● **ACTION ITEM**
Line by line, copy the data below exactly.

═════ THE DATA ═════

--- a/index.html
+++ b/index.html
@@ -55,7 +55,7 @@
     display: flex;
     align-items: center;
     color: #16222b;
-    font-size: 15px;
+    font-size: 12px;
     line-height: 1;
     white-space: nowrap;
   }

═════

● **ANSWER SPACE**
--- a/index.html
+++ b/index.html
@@ -55,7 +55,7 @@
     display: flex;
     align-items: center;
     color: #16222b;
-    font-size: 15px;
+    font-size: 12px;
     line-height: 1;
     white-space: nowrap;
   }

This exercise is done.